Perhaps Stevie could show them all of the real, pristine lakes he has allowed to be turned into tailings ponds for the mining industry. Or he could show them the fish farms in the broughton. Even the dismantling of federal environmental assessments. Or the “moratoriam” on tankers and offshore drilling off the west coast. But then, a living wall of greenhouse grown, fertilised with nitrates, genetically modified flowers would be…nice.
Funny, we built a pond last week and the whole thing cost less than $200.00. Must have been engineered in the states. Gazebo? Shouldn’t cost anything. Wood is pretty much free at my place. Especially raw logs. Stevie’s spin? Priceless!
ck Reply:
June 9th, 2010 at 7:01 PM
Shit! Kim, perhaps you should have given your name when it came time for them to design the fake lake.
It would never happen, I don’t live in a conservative riding.
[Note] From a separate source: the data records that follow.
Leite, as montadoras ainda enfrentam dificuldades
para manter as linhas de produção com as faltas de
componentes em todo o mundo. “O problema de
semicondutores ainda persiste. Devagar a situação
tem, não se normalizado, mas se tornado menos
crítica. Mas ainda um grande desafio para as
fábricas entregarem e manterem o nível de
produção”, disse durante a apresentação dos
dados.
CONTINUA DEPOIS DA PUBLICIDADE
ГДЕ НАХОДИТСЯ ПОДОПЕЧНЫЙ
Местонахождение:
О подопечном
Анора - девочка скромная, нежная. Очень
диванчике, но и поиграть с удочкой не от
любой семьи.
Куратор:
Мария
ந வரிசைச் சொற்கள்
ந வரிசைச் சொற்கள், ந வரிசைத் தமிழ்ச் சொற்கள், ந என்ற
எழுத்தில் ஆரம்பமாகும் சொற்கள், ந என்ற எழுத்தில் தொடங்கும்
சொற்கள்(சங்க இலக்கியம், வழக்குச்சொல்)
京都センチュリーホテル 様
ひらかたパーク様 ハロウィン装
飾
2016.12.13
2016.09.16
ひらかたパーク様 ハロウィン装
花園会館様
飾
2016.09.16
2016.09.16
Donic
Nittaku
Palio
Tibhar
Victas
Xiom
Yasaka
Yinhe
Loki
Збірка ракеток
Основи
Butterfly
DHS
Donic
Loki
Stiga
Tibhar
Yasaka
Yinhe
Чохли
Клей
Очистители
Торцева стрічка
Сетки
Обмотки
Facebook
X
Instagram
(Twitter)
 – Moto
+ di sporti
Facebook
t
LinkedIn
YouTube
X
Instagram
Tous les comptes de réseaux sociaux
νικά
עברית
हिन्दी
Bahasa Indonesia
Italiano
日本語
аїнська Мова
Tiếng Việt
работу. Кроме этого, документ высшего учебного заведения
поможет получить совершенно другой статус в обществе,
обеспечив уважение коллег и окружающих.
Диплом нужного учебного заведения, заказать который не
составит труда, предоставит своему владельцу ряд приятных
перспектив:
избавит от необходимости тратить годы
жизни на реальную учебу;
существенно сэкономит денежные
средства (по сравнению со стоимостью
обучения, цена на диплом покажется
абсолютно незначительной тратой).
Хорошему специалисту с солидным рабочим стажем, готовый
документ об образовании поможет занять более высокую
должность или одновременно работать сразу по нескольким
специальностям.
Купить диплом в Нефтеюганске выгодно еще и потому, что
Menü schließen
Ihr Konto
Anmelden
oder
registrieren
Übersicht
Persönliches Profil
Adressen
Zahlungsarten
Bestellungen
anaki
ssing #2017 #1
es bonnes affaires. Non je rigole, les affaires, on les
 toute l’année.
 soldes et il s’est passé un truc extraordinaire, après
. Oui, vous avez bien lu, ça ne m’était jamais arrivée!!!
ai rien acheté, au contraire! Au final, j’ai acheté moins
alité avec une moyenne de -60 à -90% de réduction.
Not everything being installed is permanent and
will be removed after the conferences.
And where will these things go? If they’ve
been bought, then they’re crown property and
must be disposed of officially.
I just wonder how many off-the-record sales
will occur and have valuable taxpayer-paid-
for-merchandise and goods go for a dime
on the dollar to conservative cronies and their pals?
ck Reply:
June 11th, 2010 at 7:47 PM
Torontonian, you bring up an interesting point. I always wondered what happened to ‘disposable’ crown property. Your guess is correct or something resembling that. So much for any mere mortal buying a kiddie pool, or living wall or posters.
There is the Crown Assets Distribution, a division
of Public Works. Here’s the link to the disposal
division: http://crownassets.pwgsc.gc.ca/mn-eng.cfm#topOfCADC
I still don’t believe everything will make it
back to the CADC and go for auction or sale.
Have a look at what the What’s for Sale button
will lead you to.
No. The fancy stuff will become some MPs’ souvenirs
and other things will become furnishings elsewhere.
And it’ll be on our tax dollar instead of going
through proper channels.
After all, when did Harper ever use proper channels?